Co-production, co-creation, and pricing

Derivative Proposition 6

Providing service co-production opportunities and resources consistent with the customer’s desired level of involvement leads to improved competitive advantage through enhanced customer experience.

Only casual observation of the American retail landscape is needed to see the pervasive presence of price competition, especially with the lowering of search costs via the Internet (Alba et al. 1997; Bakos 1997; Gourville and Moon 2004; Lynch and Ariely 2000). Does S-D logic provide any insights for retailers and others on howto more effectively compete on the price dimension? This is important because only through lower costs or enhanced revenues can a firm improve its financial performance. We know analytically that price per unit multiplied by units sold equal revenue. One could argue that if superior service strategies are to yield improved financial returns, then customers should be willing to pay a higher price per unit of service or to purchase more service. While logically correct, this does not inform the marketer about how to achieve better financial returns through superior service strategies. Importantly, S-D logic provides the conceptual tools that can offer insight into the “how” issue.

While it is generally understood that organizations should proactively link co-production and pricing strategies, S-D logic implies extending this price co-production (Lusch and Vargo 2006) link to the firm’s value proposition. A value proposition can be thought of as a promise the seller makes that value-in-exchange will be linked to value-in-use. When a customer exchanges money with a seller s/he is implicitly assuming the value-in-exchange will at least result in value-in-use that meets or exceeds the value-in-exchange. A co-produced value proposition can make the price contingent upon the quality of service experience or other agreed upon output. Sawhney (2006) refers to this as gain sharing or risk and reward sharing. Here the value in exchange (price) is tied to the value realized by the customer. Consequently, gainsharing or risk-based pricing could be a part of developing a service strategy that links financial returns to superior service. If both buyer and seller have something at risk and something to gain, then collaboration will be much more fruitful.

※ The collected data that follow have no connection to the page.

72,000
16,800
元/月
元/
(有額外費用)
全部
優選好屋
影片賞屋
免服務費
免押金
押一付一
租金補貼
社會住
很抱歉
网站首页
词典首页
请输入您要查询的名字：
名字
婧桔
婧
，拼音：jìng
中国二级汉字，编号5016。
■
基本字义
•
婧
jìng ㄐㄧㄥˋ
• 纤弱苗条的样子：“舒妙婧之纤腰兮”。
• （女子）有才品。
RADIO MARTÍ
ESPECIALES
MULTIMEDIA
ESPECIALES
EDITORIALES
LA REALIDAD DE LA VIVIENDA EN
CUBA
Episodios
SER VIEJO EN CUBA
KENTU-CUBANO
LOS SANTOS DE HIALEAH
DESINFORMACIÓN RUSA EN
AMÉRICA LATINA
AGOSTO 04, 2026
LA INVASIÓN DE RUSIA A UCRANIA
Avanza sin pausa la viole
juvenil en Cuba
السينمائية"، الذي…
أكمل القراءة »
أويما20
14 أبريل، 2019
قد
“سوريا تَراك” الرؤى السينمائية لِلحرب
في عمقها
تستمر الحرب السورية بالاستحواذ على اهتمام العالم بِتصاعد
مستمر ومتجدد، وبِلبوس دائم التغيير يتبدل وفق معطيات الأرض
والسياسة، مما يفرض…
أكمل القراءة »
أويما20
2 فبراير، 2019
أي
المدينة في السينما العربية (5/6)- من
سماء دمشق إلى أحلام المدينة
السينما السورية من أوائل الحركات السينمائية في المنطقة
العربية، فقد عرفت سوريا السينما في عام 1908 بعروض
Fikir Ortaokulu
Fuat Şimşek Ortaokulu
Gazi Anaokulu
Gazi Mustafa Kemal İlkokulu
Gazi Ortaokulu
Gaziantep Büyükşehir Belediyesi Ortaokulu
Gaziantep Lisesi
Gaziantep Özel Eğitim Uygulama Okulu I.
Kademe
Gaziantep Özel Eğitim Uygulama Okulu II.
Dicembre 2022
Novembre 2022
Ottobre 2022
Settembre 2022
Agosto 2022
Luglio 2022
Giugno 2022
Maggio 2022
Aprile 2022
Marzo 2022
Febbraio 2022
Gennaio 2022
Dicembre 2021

Can a retailer use gain-sharing or risk-based pricing? We argue affirmatively. Consider an example of a retail buyer collaborating with a vendor on a merchandising program. The program might involve a set of integrated services that are tied to value-network management processes – for example, customer relationship management, customer service management, demand management, order fulfillment, manufacturing flow management, supplier relationship management, product development, and returns management (Lambert and Garcia-Dastugue 2006) – involving the retailer, its vendors, and other value-network partners. Adopting “gain sharing or risk-based” pricing, the retailer would pay a price on the basis of the quality and level of service provided and sales revenue achieved. However, for this approach to be successful, the retail buyer and the vendor (and perhaps other value-network partners) should co-create the value proposition. This co-created value proposition would increase the chances of a win–win situation in a field where intense negotiations have left many vendors feeling underappreciated.